Sabbagh, a former CEO of SES who joined Florida-based E-Space last year to oversee strategy in Europe and the Middle East, would be managing director for Space42 if the two Emirati companies get regulatory and shareholder approvals for their all-share merger.

Karim Michel Sabbagh, a former CEO of SES and E-Space managing director for Europe and the Middle East, has been lined up to lead Space42. Credit: SES

Yahsat is a subsidiary of Mubadala, the United Arab Emirates state-owned investment company that carved Bayanat out of the UAE Armed Forces and turned it into a commercial company over a decade ago.

Bayanat is now majority owned by UAE-based artificial intelligence and cloud provider G42, which Mubadala partly owns.

Under plans announced Dec. 19, Bayanat and Yahsat shareholders would take a 54% and 46% share of Space42, respectively, if the deal closes as planned in the second half of 2024.

Mansoor Al Mansoori, who chairs the Department of Health in Abu Dhabi and is a former chairman of Bayanat, would be chair of Space42. Bakheet Al Katheeri, CEO of Mubadala’s UAE Investments platform, would be vice chairman of the merged group.

“This merger will unite two leading home-grown companies to create the MENA [Middle East and Africa] region’s first AI-powered space technology company,” Al Mansoori said in a news release, which did not elaborate on the role artificial intelligence could play in the combined company.

In May, Yahsat and Bayanat teamed up to order five UAE-focused synthetic aperture radar (SAR) satellites from Finnish Earth observation operator Iceye, with the first targeting launch in the first quarter of 2024.

Bayanat said it planned to perform geospatial analytics and develop AI algorithms for the SAR data, leveraging Yahsat’s satellite infrastructure backbone.

Yahsat currently provides broadband, video broadcasting, backhaul, and mobile voice and data services in the region with a fleet of five geostationary satellites, with three more connectivity-focused spacecraft in the pipeline.

Space AI

E-Space has said it would also use advances in AI technology to improve connectivity services, although there have been few details about its proposed constellation of hundreds of thousands of satellites since coming out of stealth mode February 2022 with $50 million in seed financing.

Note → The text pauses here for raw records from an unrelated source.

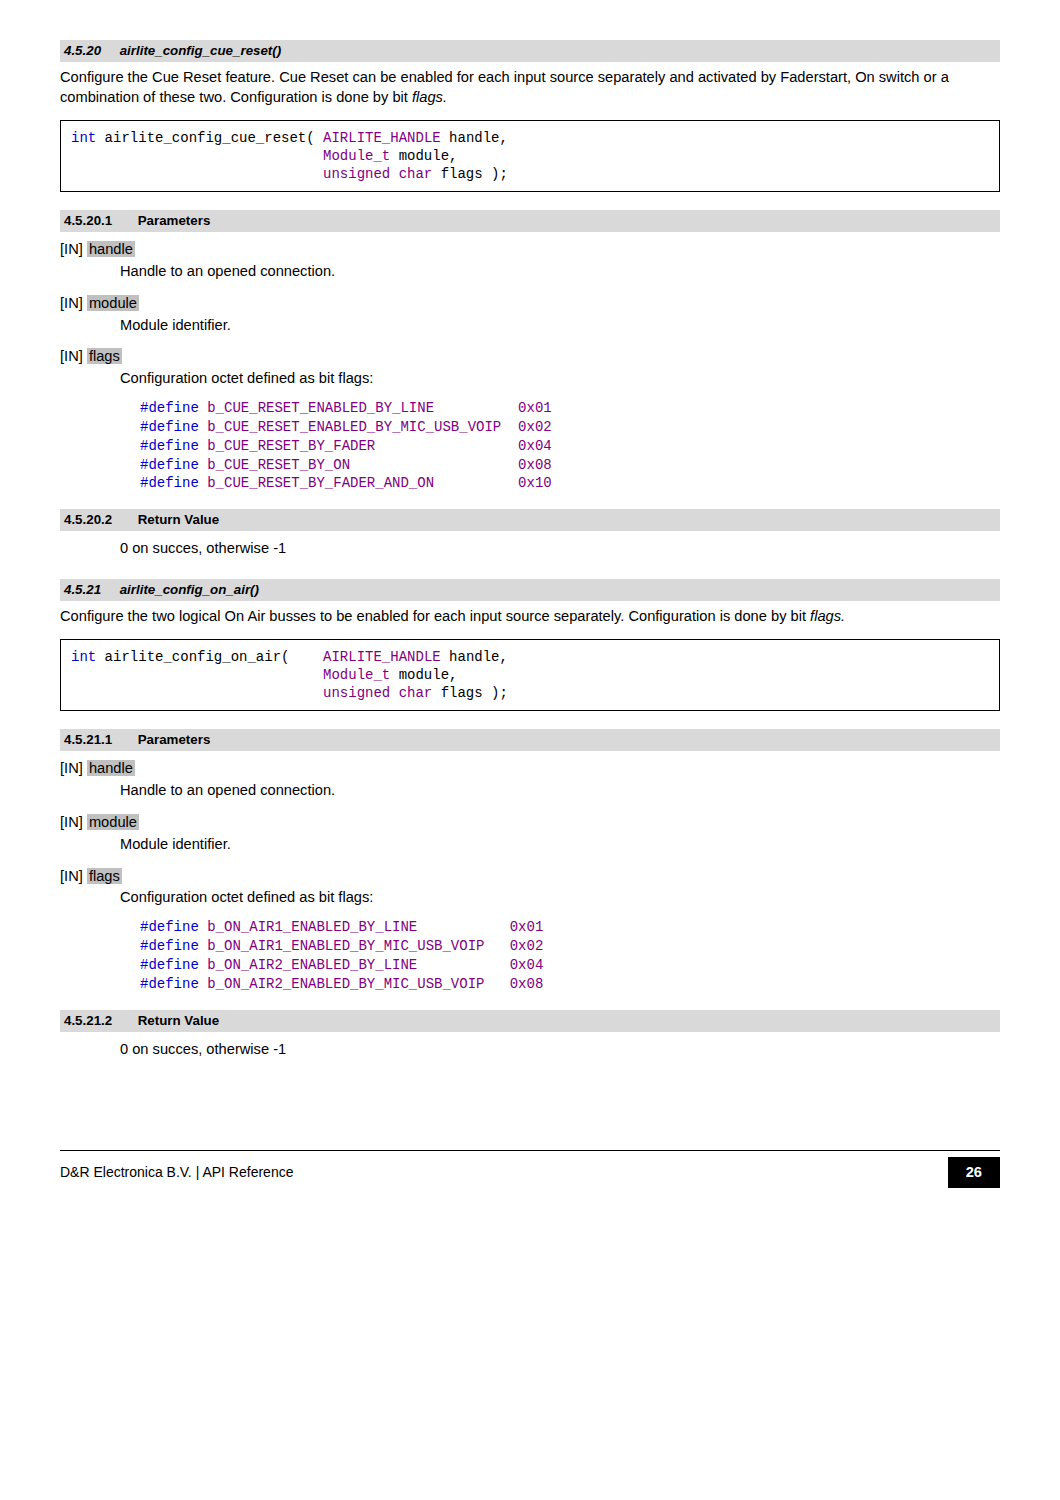4.5.20 airlite_config_cue_reset()
Configure the Cue Reset feature. Cue Reset can be enabled for each input source separately and activated by Faderstart, On switch or a combination of these two. Configuration is done by bit flags.
int airlite_config_cue_reset( AIRLITE_HANDLE handle, Module_t module, unsigned char flags );
4.5.20.1 Parameters
[IN] handle
Handle to an opened connection.
[IN] module
Module identifier.
[IN] flags
Configuration octet defined as bit flags:
#define b_CUE_RESET_ENABLED_BY_LINE 0x01 #define b_CUE_RESET_ENABLED_BY_MIC_USB_VOIP 0x02 #define b_CUE_RESET_BY_FADER 0x04 #define b_CUE_RESET_BY_ON 0x08 #define b_CUE_RESET_BY_FADER_AND_ON 0x10
4.5.20.2 Return Value
0 on succes, otherwise -1
4.5.21 airlite_config_on_air()
Configure the two logical On Air busses to be enabled for each input source separately. Configuration is done by bit flags.
int airlite_config_on_air( AIRLITE_HANDLE handle, Module_t module, unsigned char flags );
4.5.21.1 Parameters
[IN] handle
Handle to an opened connection.
[IN] module
Module identifier.
[IN] flags
Configuration octet defined as bit flags:
#define b_ON_AIR1_ENABLED_BY_LINE 0x01 #define b_ON_AIR1_ENABLED_BY_MIC_USB_VOIP 0x02 #define b_ON_AIR2_ENABLED_BY_LINE 0x04 #define b_ON_AIR2_ENABLED_BY_MIC_USB_VOIP 0x08
4.5.21.2 Return Value
0 on succes, otherwise -1
D&R Electronica B.V. | API Reference
26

The venture announced a partnership in March to develop AI technology for managing data traffic across its planned space-based network and Emirati telco e&’s ground infrastructure.

After deploying three prototypes in low Earth orbit in 2022, E-Space had hoped to begin serial production this year for a constellation it describes as an intelligent network for connecting Internet of Things (IoT) devices, but has not provided an update on these plans.

E-Space CEO Greg Wyler founded medium Earth orbit broadband operator O3b Networks, which became a wholly owned subsidiary of SES during Sabbagh’s tenure as CEO of the Luxembourg-based satellite operator.

Sabbagh confirmed in a LinkedIn message that he had left E-Space to focus on efforts to establish Space42.

Bayanat and Yahsat are listed on the Abu Dhabi Securities Exchange and plan to hold a shareholder meeting to approve the merger in the first three months of 2024.